I've not used my Fire in those places, though I have used my eInk Kindles at all of them.  Ziplock bags or, better, one of the waterproof packs you can buy on Amazon will protect the Fire.  Since it has a capacitive touch screen, you will still be able to use it. I would be concerned about using it for too long in a sealed bag, however, because of the heat generated.  I'd be afraid of the Fire overheating.

Betsy


----------



## Ann in Arlington (Oct 27, 2008)

I don't anticipate using my fire outdoors during the daytime.  Just too hard to see the screen.

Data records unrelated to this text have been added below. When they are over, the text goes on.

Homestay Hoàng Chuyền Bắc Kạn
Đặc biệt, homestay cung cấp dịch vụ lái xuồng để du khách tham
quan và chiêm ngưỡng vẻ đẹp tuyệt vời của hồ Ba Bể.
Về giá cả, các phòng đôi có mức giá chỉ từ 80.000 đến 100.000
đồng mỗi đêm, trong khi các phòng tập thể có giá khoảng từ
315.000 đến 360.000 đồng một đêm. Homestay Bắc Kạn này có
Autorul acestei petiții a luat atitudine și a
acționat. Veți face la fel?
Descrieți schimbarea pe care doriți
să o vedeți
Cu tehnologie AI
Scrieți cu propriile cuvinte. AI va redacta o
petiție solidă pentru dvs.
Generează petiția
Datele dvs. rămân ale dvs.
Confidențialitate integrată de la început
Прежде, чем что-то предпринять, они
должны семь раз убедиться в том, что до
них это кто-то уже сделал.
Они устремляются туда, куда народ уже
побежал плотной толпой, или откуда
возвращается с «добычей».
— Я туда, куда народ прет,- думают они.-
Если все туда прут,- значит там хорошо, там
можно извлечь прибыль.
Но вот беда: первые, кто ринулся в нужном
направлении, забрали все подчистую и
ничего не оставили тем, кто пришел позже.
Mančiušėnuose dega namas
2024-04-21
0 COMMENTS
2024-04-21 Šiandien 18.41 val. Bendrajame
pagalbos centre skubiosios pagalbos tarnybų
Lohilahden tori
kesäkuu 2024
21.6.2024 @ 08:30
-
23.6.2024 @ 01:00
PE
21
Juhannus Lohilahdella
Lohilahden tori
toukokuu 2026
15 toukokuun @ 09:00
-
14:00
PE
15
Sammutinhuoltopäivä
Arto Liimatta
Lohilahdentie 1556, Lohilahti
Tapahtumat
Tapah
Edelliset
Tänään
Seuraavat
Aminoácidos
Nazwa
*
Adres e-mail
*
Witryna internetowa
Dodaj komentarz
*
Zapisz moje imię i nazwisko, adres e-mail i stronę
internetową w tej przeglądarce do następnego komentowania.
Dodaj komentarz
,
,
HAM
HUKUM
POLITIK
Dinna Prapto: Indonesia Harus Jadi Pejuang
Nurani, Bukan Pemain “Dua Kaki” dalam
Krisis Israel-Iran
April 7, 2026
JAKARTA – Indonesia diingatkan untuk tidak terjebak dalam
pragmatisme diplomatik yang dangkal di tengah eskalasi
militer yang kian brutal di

I have used my eInk kindle poolside however.  I have a bag for it but generally make sure to stay far enough from the water that it's not a huge concern.  If I was somewhere where there were bunches of kids I'd for sure use the bag!

Not sure I'd use it at the beach -- I'd mostly be worried about theft so would probably be content with a paperback book for that reason.  

Hot tub?  Nope. . .when I've been in a hot tub I've not, generally, been alone. Reading would not be appropriate.


----------



## mark1529 (Aug 26, 2011)

thank you for you replies


----------



## docmama28 (Mar 6, 2010)

I have the KlearKase for my Fire and it's great. Snaps together easily, and my fire is protected from water and sand so it's great for the beach under an umbrella. I had one for my K2 as you can see in my avatar picture (at a lovely remote beach in the Dominican Republic). Check it out:


----------



## Seamonkey (Dec 2, 2008)

Mine fits into the Trendy Digital case I had for my e-ink kindles.


----------



## TerryS (Mar 29, 2011)

I've used mine at the beach. I don't trust myself pool or tubside.


----------



## Betsy the Quilter (Oct 27, 2008)

Ann in Arlington said:


> Hot tub? Nope. . .when I've been in a hot tub I've not, generally, been alone. Reading would not be appropriate.


I don't EVEN want to think about what you mean by THAT^. 

I've read my KTouch in the hot tub at the condo in California.

Betsy


----------



## Ann in Arlington (Oct 27, 2008)

Betsy the Quilter said:


> I don't EVEN want to think about what you mean by THAT^.




Actually, our friends in Springfield have a hot tub, so we've been in theirs. . . . usually it's part of a social event.

And there's usually one at the house we stay in when we do the family thing at Gatlinburg -- multiple children means splashing which means electronics are NOT SAFE!


----------